Long-term cardiovascular complications in COVID-19 survivors according to disease severity
- PMID: 41162524
- PMCID: PMC12572387
- DOI: 10.1038/s41598-025-21711-1
Long-term cardiovascular complications in COVID-19 survivors according to disease severity
Abstract
Post-sepsis syndrome is a major concern affecting sepsis survivors. COVID-19 increases the risk of long-term complications, but existing data lack detail on patient-specific factors and long-term cardiovascular complications, namely major adverse cardiovascular events (MACE). Our objective was to analyze and compare the MACE occurrence, among COVID-19 survivors, according to the severity of infection. Adults aged ≥ 18 years infected during the first waves of COVID-19 pandemic hospitalized in Strasbourg University Hospital were included. Follow-up began immediately after COVID-19 diagnosis and continued for up to 12 months. Inverse probability of treatment weighting was used to balance baseline patient characteristics between the two groups (i.e. intensive care unit patients and medical ward patients). A total of 332 patients, i.e.132 in intensive care unit (ICU) and 200 in medical ward were included in the final analysis. The ICU population experienced a significantly higher risk of MACE during the first year (HR 16.2 [5.7-45.8] p < 0.001). Smoking status, history of peripheral arterial obstructive disease, and hospitalization in ICU remained independently associated with the occurrence of MACE in multivariable analysis. Severity of COVID-19 appears as an independent risk factor for MACE at one year among intensive care unit patients compared to those hospitalized in medical ward.

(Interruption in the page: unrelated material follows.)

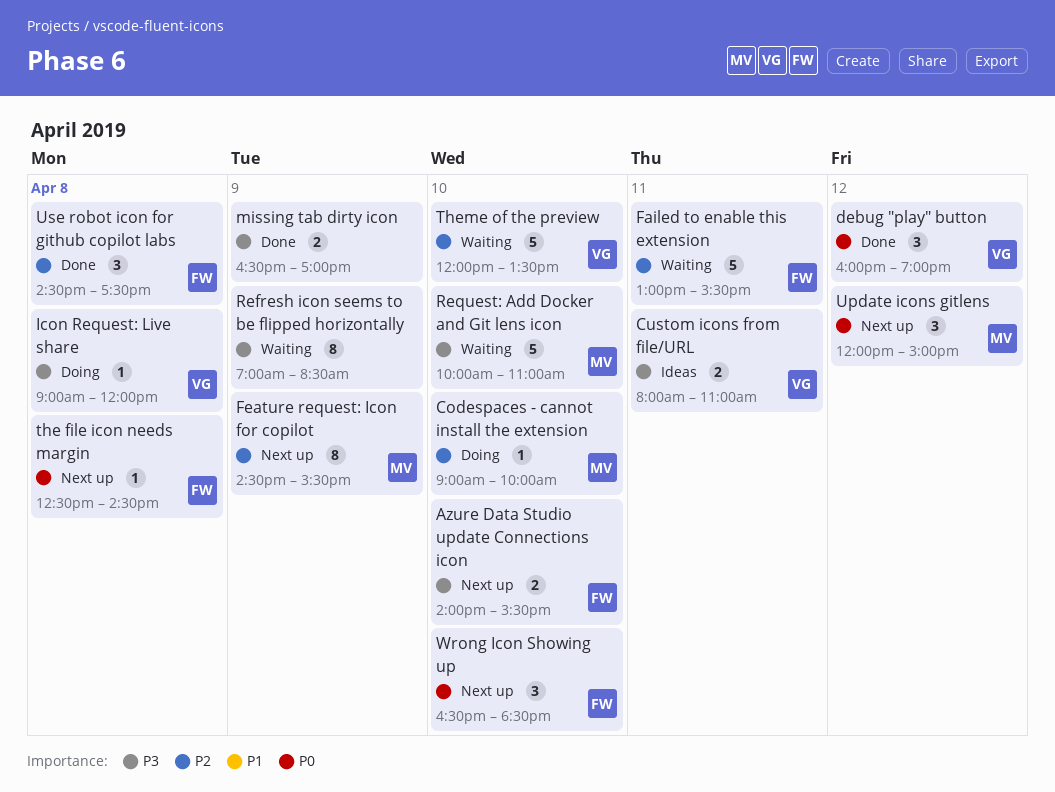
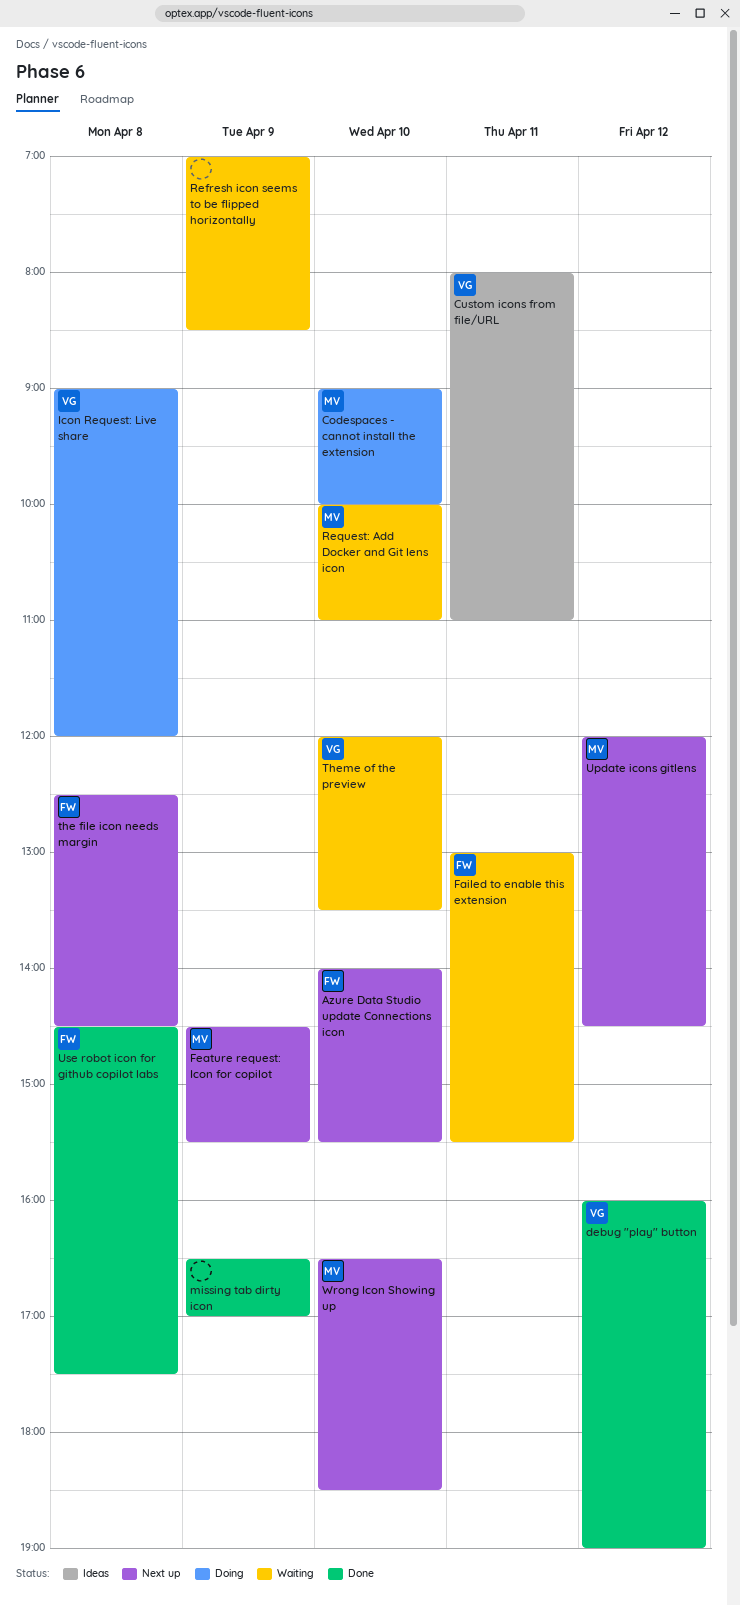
Update icons gitlens, ends: 15:00 -> 14:30
Wrong Icon Showing up, owner: FW -> MV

Keywords: COVID-19; Cardiovascular outcomes; MACE; Post-intensive care syndrome (PICS); SARS-CoV-2.
© 2025. The Author(s).
Conflict of interest statement
Declarations. Ethics approval and consent to participate: The local ethics committee of the University Hospital of Strasbourg approved the study (reference NCE-2020-51) and approval from the institutional review board for the research, the ethical principles stated by the Declaration of Helsinki, as well as all national legal and regulatory requirements. Consent for publication: All authors hereby consent to the publication. Competing interests: The authors declare no competing interests. Informed consent: has been obtained from all participants or their legal representatives.